= Quantitative electroencephalography =

Numerical analysis of EEG data

Quantitative electroencephalography (qEEG or QEEG) is a field concerned with the numerical analysis of electroencephalography (EEG) data and associated behavioral correlates.

== Details ==
Techniques used in digital signal analysis are extended to the analysis of electroencephalography (EEG). These include wavelet analysis and Fourier analysis, with new focus on shared activity between rhythms including phase synchrony (coherence, phase lag) and magnitude synchrony (comodulation/correlation, and asymmetry).

The analog signal comprises a microvoltage time series of the EEG, sampled digitally and sampling rates adequate to over-sample the signal (using the Nyquist principle of exceeding twice the highest frequency being detected). Modern EEG amplifiers use adequate sampling to resolve the EEG across the traditional medical band from DC to 70 or 100 Hz, using sample rates of 250/256, 500/512, to over 1000 samples per second, depending on the intended application.
Current IFCN and ILAE minimum standards recommend that a sampling rate of at least 256 Hz be used for routine and sleep EEG. QEEG can be performed by open-source toolboxes such as EEGLAB or the Neurophysiological Biomarker Toolbox.
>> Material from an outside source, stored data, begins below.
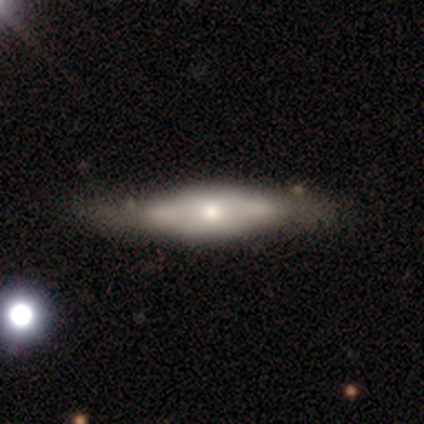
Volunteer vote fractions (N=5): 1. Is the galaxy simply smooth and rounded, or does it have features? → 100% featured or disk, 0% smooth, 0% star or artifact.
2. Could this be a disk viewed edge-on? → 60% yes, 40% no.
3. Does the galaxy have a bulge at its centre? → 100% rounded, 0% boxy, 0% none.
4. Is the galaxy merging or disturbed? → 60% none, 20% major disturbance, 20% merger, 0% minor disturbance.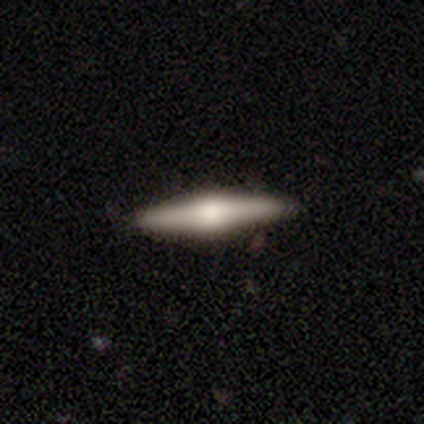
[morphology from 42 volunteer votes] Smooth or featured?
  - featured or disk: 69% *
  - smooth: 26%
  - star or artifact: 5%
Edge-on disk?
  - yes: 97% *
  - no: 3%
Edge-on bulge?
  - rounded: 71% *
  - boxy: 29%
  - none: 0%
Merging?
  - none: 92% *
  - minor disturbance: 8%
  - major disturbance: 0%
  - merger: 0%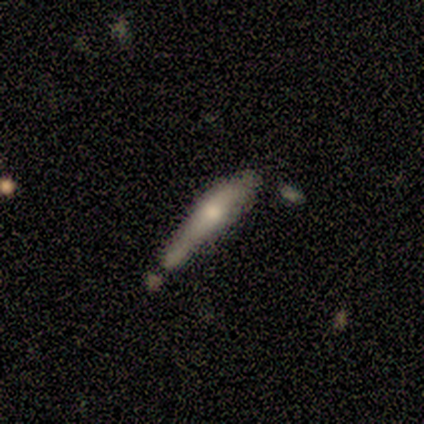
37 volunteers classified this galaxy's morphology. Smooth or featured? 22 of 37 (59%) said smooth. How rounded? 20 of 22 (91%) said cigar-shaped. Merging? 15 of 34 (44%) said none.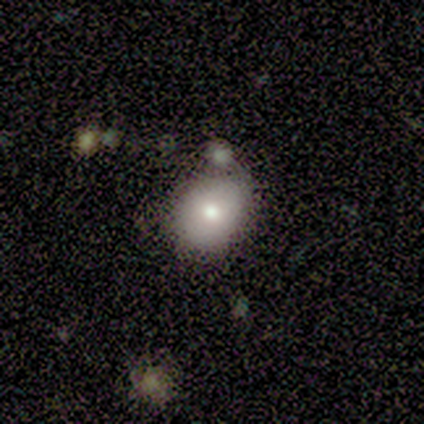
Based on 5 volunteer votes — smooth_or_featured: smooth (p=0.40) [tied with: featured or disk p=0.40]
how_rounded: in between (p=1.00)
merging: none (p=0.75) [alt: merger p=0.25]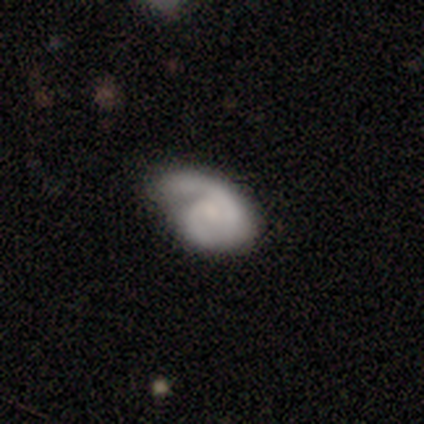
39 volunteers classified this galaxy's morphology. Q: Smooth or featured?
A: featured or disk (64%); runner-up: smooth (33%)
Q: Edge-on disk?
A: no (100%)
Q: Bar?
A: no (80%); runner-up: weak (20%)
Q: Spiral arms?
A: yes (92%); runner-up: no (8%)
Q: Spiral winding?
A: medium (61%); runner-up: tight (30%)
Q: Spiral arm count?
A: 2 (57%); runner-up: 1 (39%)
Q: Bulge size?
A: small (40%); runner-up: none (36%)
Q: Merging?
A: none (42%); runner-up: minor disturbance (34%)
Several QEEG products have received Class 2 FDA medical device clearance and the method has received some medical acceptance for use in epilepsy patients. However QEEG has not been endorsed by the American Academy of Neurology or the American Clinical Neurophysiology Society.

== Fourier analysis of EEG ==

The Fourier decomposes the EEG time series into a voltage by frequency spectral graph commonly called the "power spectrum", with power being the square of the EEG magnitude, and magnitude being the integral average of the amplitude of the EEG signal, measured from(+) peak-to-(-)peak), across the time sampled, or epoch. The epoch length determines the frequency resolution of the Fourier, with a 1-second epoch providing a 1 Hz resolution (plus/minus 0.5 Hz resolution), and a 4-second epoch providing 0.25 Hz, or ±0.125 Hz resolution.
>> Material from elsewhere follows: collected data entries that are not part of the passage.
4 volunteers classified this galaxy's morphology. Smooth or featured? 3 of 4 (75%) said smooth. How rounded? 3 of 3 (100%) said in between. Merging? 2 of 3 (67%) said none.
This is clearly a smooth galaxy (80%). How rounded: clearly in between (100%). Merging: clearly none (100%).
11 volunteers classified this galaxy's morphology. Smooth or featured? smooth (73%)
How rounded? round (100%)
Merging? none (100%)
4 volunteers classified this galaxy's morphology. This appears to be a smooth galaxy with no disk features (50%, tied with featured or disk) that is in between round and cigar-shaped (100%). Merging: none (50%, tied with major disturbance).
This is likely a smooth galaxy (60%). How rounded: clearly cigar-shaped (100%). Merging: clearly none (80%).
 $f(\xi) = \int_{-\infty}^{\infty} f(x)e^{-2 \pi ix \xi}\, dx$

Where ξ = frequency

==Wavelet analysis of EEG==
A wavelet is a time-frequency transformation that allows analysis of EEG signals in the time extension that is not possible with Fourier analysis.
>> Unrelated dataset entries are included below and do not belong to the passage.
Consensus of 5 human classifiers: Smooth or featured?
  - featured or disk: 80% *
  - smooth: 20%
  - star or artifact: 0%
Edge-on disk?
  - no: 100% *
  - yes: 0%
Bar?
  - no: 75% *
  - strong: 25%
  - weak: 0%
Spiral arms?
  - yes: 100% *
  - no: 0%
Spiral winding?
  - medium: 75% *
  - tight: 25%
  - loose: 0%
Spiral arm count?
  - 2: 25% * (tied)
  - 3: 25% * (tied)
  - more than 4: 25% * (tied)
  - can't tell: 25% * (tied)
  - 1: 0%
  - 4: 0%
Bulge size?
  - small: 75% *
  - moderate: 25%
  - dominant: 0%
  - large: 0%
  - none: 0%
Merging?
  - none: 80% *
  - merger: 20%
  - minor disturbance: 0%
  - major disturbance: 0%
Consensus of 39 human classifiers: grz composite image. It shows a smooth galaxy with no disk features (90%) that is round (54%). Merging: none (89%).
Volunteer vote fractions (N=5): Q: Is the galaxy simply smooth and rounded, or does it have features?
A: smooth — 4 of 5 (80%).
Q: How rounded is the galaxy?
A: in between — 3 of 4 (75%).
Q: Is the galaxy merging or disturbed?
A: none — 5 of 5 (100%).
 $X(a,b) = \frac{1}{\sqrt{a}}\int_{-\infty}^{\infty}\overline{\Psi\left(\frac{t - b}{a}\right)} x(t)\, dt$

Where a = scaling; b = time

== Uses ==

QEEG has been accepted for diagnostic evaluation in some areas, such as cerebro-vascular disorders, encephalopathy, dementia and epilepsy, though it remains yet to be accepted in other clinical areas, such as diagnosing mild traumatic brain injury or psychiatric disorders. The use of qEEG techniques in investigations in clinical and research settings are ongoing. QEEG has also been utilized to provide neurofeedback, which is a form of biofeedback, wherein electrical activity in the brain is monitored by a computer program, which is applied to modulate visual or auditory stimuli—these stimuli, in turn, are designed to be controlled by the user.